Rewrite the lines of the items below as a JSON list of strings, one string per line and no blank lines, starting at the line containing "state / province: Loreto" and ending at the line containing "catalogue / barcode: US 548736", with both of those lines included.

::: Exercise materials :::

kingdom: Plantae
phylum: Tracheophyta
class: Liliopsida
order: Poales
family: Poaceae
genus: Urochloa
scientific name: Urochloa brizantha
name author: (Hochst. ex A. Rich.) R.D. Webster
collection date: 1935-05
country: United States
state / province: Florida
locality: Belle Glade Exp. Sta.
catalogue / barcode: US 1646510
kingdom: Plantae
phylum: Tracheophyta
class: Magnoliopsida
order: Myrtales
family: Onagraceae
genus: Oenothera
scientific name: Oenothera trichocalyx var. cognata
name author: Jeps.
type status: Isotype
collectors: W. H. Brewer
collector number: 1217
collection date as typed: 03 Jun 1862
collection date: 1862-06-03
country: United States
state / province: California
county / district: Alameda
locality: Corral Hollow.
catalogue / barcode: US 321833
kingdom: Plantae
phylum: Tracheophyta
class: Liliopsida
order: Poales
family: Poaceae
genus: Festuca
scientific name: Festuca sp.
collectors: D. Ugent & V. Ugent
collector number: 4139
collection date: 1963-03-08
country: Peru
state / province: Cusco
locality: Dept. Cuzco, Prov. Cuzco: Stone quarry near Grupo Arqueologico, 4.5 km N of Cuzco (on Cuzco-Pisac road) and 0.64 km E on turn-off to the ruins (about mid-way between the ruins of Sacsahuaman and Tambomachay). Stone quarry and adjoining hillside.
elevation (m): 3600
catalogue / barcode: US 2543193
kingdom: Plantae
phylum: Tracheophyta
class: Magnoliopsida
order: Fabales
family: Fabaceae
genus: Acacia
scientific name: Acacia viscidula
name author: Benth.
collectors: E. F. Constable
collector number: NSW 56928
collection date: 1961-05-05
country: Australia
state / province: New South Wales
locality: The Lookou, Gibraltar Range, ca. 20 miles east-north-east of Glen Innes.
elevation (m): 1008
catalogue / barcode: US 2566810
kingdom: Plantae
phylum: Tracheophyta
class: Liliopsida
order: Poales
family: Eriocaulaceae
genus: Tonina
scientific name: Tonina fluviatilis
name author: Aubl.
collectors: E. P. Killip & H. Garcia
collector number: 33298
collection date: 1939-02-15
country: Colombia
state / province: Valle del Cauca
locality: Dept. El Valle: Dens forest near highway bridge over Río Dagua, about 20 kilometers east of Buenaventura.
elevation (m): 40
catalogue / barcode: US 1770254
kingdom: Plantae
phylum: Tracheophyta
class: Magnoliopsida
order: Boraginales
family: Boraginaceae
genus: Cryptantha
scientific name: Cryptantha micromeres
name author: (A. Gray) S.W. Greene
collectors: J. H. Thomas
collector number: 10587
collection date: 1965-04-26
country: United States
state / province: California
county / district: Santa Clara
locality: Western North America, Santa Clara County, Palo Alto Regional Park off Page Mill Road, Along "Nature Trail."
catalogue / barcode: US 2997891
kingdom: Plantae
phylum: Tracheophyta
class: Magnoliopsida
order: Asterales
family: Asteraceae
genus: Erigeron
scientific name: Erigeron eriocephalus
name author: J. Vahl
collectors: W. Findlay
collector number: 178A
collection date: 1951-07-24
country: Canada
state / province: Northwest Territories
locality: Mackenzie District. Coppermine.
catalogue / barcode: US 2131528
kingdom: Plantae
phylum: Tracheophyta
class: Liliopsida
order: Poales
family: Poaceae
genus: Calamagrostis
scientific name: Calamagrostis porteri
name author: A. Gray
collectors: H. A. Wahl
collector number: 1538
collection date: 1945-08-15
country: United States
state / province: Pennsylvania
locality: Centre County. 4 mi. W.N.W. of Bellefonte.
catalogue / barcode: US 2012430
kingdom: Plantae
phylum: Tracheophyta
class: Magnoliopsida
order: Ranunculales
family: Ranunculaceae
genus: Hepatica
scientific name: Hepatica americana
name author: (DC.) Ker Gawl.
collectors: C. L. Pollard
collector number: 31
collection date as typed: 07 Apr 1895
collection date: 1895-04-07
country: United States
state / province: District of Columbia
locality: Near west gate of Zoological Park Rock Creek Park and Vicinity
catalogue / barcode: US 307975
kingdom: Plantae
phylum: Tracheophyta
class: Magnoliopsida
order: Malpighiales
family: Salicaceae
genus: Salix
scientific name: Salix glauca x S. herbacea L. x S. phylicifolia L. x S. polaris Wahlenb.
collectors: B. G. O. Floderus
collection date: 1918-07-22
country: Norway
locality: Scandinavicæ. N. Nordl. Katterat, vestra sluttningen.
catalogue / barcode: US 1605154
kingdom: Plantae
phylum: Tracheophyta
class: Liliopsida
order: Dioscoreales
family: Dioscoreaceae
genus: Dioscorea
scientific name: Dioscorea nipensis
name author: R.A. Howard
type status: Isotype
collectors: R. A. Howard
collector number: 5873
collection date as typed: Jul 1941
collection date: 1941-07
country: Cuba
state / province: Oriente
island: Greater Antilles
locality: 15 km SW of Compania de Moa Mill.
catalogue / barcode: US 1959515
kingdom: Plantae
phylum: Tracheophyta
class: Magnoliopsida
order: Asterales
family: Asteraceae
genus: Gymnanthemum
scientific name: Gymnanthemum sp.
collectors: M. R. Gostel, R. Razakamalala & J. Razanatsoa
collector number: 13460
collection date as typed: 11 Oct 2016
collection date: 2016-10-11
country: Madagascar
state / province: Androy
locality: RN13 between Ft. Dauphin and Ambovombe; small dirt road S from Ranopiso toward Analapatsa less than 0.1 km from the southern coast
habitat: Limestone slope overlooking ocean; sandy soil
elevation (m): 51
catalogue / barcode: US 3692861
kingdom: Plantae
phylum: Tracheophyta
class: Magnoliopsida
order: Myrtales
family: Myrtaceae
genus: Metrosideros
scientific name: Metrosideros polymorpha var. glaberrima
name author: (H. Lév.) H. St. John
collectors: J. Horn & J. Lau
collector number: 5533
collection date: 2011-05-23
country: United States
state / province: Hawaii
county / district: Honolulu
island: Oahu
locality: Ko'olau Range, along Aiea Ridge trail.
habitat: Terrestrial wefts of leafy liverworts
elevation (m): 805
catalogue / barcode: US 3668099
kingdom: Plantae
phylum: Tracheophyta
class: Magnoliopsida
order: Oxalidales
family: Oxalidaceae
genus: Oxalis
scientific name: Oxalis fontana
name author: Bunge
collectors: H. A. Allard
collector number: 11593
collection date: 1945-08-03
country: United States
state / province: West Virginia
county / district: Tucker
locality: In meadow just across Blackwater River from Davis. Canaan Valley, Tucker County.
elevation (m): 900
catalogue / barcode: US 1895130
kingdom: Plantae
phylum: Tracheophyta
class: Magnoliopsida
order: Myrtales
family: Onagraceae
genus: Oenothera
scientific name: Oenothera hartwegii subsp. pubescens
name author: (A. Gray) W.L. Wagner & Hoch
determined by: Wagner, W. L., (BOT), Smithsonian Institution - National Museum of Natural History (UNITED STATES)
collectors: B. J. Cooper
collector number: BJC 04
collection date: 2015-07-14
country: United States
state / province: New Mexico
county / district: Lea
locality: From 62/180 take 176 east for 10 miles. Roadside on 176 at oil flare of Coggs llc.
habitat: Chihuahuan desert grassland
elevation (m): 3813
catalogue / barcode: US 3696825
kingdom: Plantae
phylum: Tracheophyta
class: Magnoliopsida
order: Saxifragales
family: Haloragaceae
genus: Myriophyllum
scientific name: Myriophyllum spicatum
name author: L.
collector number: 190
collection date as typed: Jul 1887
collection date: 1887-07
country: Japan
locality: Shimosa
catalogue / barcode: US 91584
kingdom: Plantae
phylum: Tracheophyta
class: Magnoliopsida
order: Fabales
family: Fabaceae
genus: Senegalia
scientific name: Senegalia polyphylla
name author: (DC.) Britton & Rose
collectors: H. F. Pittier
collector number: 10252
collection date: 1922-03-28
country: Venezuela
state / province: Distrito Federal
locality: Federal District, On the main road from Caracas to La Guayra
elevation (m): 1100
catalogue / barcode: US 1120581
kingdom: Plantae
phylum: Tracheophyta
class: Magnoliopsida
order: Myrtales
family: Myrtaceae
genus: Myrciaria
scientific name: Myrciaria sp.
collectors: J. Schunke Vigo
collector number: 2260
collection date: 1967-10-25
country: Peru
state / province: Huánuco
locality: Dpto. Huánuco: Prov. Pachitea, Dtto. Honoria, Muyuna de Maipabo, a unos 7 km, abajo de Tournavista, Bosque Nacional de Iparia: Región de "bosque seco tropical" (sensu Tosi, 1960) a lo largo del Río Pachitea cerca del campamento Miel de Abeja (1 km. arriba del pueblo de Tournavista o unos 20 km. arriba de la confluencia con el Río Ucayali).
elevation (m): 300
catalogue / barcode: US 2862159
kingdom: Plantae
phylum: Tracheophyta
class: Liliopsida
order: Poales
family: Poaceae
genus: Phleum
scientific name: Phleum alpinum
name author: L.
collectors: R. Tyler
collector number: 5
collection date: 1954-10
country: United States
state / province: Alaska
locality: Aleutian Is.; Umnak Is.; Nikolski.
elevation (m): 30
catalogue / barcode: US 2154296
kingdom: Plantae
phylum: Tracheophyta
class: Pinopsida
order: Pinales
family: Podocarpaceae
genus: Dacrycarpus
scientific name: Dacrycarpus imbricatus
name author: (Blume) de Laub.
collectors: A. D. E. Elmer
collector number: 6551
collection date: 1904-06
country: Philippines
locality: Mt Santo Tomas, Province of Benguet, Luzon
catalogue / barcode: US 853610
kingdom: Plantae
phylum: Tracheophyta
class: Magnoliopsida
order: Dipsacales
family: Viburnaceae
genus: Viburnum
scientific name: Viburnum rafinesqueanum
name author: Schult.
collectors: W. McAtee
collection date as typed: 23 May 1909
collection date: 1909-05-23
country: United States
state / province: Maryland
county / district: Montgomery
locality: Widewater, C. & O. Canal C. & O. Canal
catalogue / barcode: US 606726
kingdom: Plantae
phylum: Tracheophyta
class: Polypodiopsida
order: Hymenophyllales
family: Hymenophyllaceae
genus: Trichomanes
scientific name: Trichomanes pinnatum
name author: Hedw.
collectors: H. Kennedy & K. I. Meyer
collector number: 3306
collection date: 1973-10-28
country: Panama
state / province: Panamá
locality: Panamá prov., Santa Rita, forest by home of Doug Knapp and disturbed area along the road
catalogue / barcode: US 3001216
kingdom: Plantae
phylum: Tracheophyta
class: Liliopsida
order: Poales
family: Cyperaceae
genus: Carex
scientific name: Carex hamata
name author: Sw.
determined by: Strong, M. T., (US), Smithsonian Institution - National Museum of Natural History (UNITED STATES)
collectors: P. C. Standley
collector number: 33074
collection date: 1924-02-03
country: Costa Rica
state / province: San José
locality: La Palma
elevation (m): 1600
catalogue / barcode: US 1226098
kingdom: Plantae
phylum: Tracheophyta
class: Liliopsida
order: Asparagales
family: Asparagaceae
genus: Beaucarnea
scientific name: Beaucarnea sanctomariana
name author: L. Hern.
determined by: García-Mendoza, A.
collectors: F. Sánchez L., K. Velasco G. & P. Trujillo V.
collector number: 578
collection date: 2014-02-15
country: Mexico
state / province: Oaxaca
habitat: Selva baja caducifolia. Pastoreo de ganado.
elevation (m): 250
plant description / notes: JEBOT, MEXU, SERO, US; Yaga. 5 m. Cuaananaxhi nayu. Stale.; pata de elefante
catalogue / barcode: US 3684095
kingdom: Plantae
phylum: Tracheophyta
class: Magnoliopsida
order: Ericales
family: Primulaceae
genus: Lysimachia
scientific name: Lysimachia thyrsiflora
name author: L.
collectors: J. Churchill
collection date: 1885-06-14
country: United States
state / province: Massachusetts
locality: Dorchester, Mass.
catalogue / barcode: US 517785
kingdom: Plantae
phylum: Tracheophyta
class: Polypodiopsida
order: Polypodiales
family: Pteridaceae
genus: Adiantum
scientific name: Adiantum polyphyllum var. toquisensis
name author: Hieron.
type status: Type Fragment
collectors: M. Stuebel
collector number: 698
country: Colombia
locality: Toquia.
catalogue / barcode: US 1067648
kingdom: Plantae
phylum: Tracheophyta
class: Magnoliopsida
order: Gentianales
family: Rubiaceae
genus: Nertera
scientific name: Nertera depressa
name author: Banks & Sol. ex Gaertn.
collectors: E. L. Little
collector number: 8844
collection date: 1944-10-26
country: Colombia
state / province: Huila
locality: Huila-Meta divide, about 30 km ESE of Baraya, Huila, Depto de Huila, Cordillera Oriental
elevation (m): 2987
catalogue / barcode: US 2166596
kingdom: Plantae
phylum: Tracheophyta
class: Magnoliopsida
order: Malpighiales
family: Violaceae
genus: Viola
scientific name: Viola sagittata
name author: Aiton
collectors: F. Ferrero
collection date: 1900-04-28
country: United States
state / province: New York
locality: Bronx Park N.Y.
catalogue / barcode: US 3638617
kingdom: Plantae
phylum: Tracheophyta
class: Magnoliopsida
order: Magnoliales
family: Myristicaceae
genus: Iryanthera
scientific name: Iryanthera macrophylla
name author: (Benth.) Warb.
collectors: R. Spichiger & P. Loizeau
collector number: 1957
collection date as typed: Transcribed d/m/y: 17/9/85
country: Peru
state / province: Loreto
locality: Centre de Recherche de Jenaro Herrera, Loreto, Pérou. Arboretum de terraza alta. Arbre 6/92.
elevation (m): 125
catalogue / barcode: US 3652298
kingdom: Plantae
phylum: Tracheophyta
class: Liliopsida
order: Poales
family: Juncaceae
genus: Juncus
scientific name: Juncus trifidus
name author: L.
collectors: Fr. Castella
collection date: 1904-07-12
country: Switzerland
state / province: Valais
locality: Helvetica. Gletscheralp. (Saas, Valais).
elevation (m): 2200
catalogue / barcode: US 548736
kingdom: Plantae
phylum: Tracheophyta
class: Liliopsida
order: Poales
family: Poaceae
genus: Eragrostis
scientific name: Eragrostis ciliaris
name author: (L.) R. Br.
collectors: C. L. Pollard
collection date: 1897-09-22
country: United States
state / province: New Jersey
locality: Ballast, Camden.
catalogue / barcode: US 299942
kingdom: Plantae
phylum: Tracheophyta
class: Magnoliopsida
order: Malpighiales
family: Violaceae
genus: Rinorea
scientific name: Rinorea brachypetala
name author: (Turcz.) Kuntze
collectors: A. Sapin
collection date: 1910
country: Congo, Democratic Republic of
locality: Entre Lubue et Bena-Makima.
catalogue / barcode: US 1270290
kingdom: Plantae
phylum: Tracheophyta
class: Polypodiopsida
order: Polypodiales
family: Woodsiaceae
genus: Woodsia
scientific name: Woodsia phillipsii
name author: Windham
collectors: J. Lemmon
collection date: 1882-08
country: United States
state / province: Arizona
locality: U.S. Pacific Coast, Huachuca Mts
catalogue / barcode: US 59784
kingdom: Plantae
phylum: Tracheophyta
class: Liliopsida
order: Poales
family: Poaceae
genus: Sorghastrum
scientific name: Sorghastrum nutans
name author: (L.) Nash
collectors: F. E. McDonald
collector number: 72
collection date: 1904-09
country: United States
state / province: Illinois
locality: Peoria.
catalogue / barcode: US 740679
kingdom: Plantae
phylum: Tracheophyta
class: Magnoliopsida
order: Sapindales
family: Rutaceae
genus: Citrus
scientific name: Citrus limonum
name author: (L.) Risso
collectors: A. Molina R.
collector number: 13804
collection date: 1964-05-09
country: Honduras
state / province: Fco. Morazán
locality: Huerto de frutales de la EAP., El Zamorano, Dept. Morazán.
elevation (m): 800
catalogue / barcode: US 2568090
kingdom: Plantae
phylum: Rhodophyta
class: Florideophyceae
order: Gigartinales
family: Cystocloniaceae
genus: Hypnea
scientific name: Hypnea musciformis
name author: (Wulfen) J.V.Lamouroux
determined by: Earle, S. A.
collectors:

:::

Result below =>
[
  "state / province: Loreto",
  "locality: Centre de Recherche de Jenaro Herrera, Loreto, Pérou. Arboretum de terraza alta. Arbre 6/92.",
  "elevation (m): 125",
  "catalogue / barcode: US 3652298",
  "kingdom: Plantae",
  "phylum: Tracheophyta",
  "class: Liliopsida",
  "order: Poales",
  "family: Juncaceae",
  "genus: Juncus",
  "scientific name: Juncus trifidus",
  "name author: L.",
  "collectors: Fr. Castella",
  "collection date: 1904-07-12",
  "country: Switzerland",
  "state / province: Valais",
  "locality: Helvetica. Gletscheralp. (Saas, Valais).",
  "elevation (m): 2200",
  "catalogue / barcode: US 548736"
]